Transplant Cardiologist- Betty’s heart is doing terrific.  Her Echo came back with a reject level of 1 which is fantastic and EKG came back normal as well. They lowered her magnesium and took her off of one of her antibiotics and raised one of her other medications. We are also off all narcotics and sedatives. Meds are now 5 times a day (from 10 times a day) and she is down to 10 meds (from 18)!

Lester is back to work full time and Andrya is Betty’s full time Mom/caretaker. Due to her transplant she will not be able to attend a daycare so that leaves Mom and Dad. 

In May Betty also transitioned from her small intestine to her stomach with an NG Tube.

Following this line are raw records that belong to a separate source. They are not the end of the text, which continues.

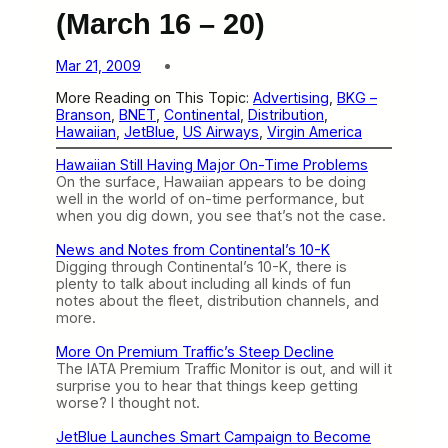
(March 16 – 20)
Mar 21, 2009
More Reading on This Topic:
Advertising
, 
BKG –
Branson
, 
BNET
, 
Continental
, 
Distribution
, 
Hawaiian
, 
JetBlue
, 
US Airways
, 
Virgin America
Hawaiian Still Having Major On-Time Problems
On the surface, Hawaiian appears to be doing
well in the world of on-time performance, but
when you dig down, you see that’s not the case.
News and Notes from Continental’s 10-K
Digging through Continental’s 10-K, there is
plenty to talk about including all kinds of fun
notes about the fleet, distribution channels, and
more.
More On Premium Traffic’s Steep Decline
The IATA Premium Traffic Monitor is out, and will it
surprise you to hear that things keep getting
worse? I thought not.
JetBlue Launches Smart Campaign to Become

In June Betty turned 6 months old!

Betty had her swallow study at Seattle children’s and she passed with flying colors. Milk and baby foods are not being aspirated and her swallowing is spot on. Being the rebel she is and to prove Mom wrong they gave her a bottle and she sucked on it a little bit. 6 months I have been trying every day! After talking with a speech language pathologist Mom will be trying way harder and giving her a bottle to play/suck on and also working more times a day with the bottle.

We also introduced baby food. She can have 1 teaspoon twice a day. She seems to like sweet potatoes and carrots and is not a fan of bananas.

In July Betty weighed in at 14lbs and 4oz and is 25.5in long. She is starting to hit some milestones even if she’s a bit behind. Most days start with her big smiles after waking from a long night of sleep and follows with her sitting in Dad’s chair. Then we do floor time, Johnny Jumper, physical therapy, feeding therapy, naps and play time.

Due to Betty not advancing in taking food by mouth we reached a roadblock. We talked to her GI and Transplant Doctors and they all agreed that her NG tube could be causing an oral aversion. After much discussion we all agreed the tube needed to go and we can switch to a g-tube https://kidshealth.org/en/parents/g-tube.html

Betty did well for the NG surgery. She was in some pain and they had to give her some morphine, and then she was able to sleep peacefully. The surgeon said all went well. It’s weird not seeing tape on her face and a tube coming out of her nose (7months).  We are learning all we can about her new feeding tube and have already fed her bed.

We returned home near the end of July.  This little girl amazes me everyday. We are still dealing with some pain and learning about her new feeding tube. Here are some pics of a tube free face!!!

On July 27th, Betty cut her first tooth and another is right behind it!

This wonderful little girl means the world to us. Her deck of cards are unique but this Mom and Dad would not have it any other way. The universe and those up above looking down on us found it fit for us to have this special girl. Life for her will always be filled with daily meds and monthly Dr appts but it will also be filled with lots of love, snuggles, and kisses. Love you Betty!!! Proud to be your Mom!!!